They prayed but didn't really believe that God would rescue Peter in a miraculous way. They were looking for the normal--not the miraculous.

So, how often to do pray believing that God will answer in a miraculous way?? I trust that He will answer my prayers, He promises He will. BUT, I don't really expect Him to do something extra-ordinary. I expect Him to do something ordinary and, if I am to be honest, to probably say no to my prayer.

We are told to pray--believing. But do I undermine my own prayers by not really believing?? I give God all kinds of outs--probably not His timing, might not be His will, . . . . God doesn't need us to make excuses for Him, He needs me to believe that He will answer--and answer miraculously. Nothing mundane for the Creator of the universe, nothing ordinary for the God who parted the Red Sea--He is the God of miracles.

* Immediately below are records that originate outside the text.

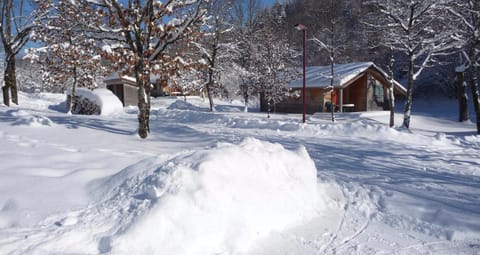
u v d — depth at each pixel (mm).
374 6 18562
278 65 22953
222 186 3916
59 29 8797
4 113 12891
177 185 3740
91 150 6773
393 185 6340
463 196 5773
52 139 7871
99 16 8430
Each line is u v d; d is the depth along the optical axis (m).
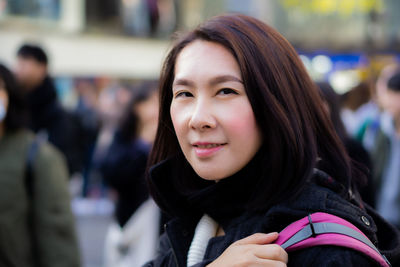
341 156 0.94
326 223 0.78
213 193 0.92
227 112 0.83
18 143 1.85
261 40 0.87
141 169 2.33
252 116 0.85
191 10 8.52
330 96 2.00
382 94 3.09
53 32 6.65
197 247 0.95
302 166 0.84
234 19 0.89
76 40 6.91
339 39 7.87
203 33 0.88
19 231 1.79
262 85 0.84
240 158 0.85
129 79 7.49
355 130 3.24
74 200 5.43
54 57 6.66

So, I need to start believing this and living this way. I need to expect super-natural answers to prayers. I need to trust God with my prayers.

Prayer
Father God, forgive my lack of faith. Forgive me for being timid and not boldly coming before You and expecting You to answer my prayers. Lord, I am praying, believing that You are a God of miracles and that You hear my prayers and You answer them. Thank You for the prayers You are answering right now!!

Friday, February 4, 2011

Life Journal, February 4, 2011

Life Journal, February 4, 2011
Today's readings: Exodus 37,38; Psalm 19; Acts 11

DELIBERATE SIN

Scripture
How can I know all the sins lurking in my heart?
Cleanse me from these hidden faults.
Keep your servant from deliberate sins!
Don't let them control me.
Then I will be free of guilt
and innocent of great sin.
Psalm 19.12-13

Observation
We need to continually ask God to reveal our sins to us and repent--not allowing them to control us anymore.

Application (How will I be different today because of what I have just read?)
I had really wanted to write about something different today. . . wanted there to be some other truth that God wanted me to learn from. But, this is what He has for me today.

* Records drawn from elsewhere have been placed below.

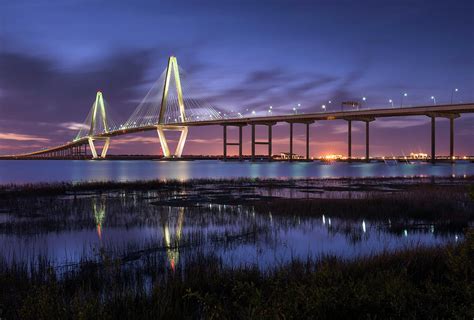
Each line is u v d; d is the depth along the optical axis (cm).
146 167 14338
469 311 525
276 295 647
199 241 1466
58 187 3931
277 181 5150
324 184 4650
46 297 681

Deliberate sin--I really don't like to think this is something that I am guilty of, but I am. Much more so than I would like to admit. I will be ready to do something or say something and God nudges me . . . and sometimes I go ahead and do it or say it--knowing full well that I shouldn't. Deliberate sin.

I continue with habits that do not glorify God. Some people would probably even argue that they really aren't sin--but they are. Anything that I do that I know that I shouldn't is sin. And unluckily, there is more of that in my life than I would like to admit.

It is part of dying to myself and being made new in Christ. Most of my deliberate sin comes from my rebellion and unwillingness to tell myself "NO!". Like a small child I stomp my foot and do what I want--even though I know it is not what God wants.

So today . . . wow, that's a hard one. Will I tell myself "no"? Will I allow God to continue to shine light on the dark places in my life--my sin? Will I repent and seek to do what God wants me to do rather than what I want to do? Am I willing to take the steps necessary so that what God wants in my life is what I want in my life?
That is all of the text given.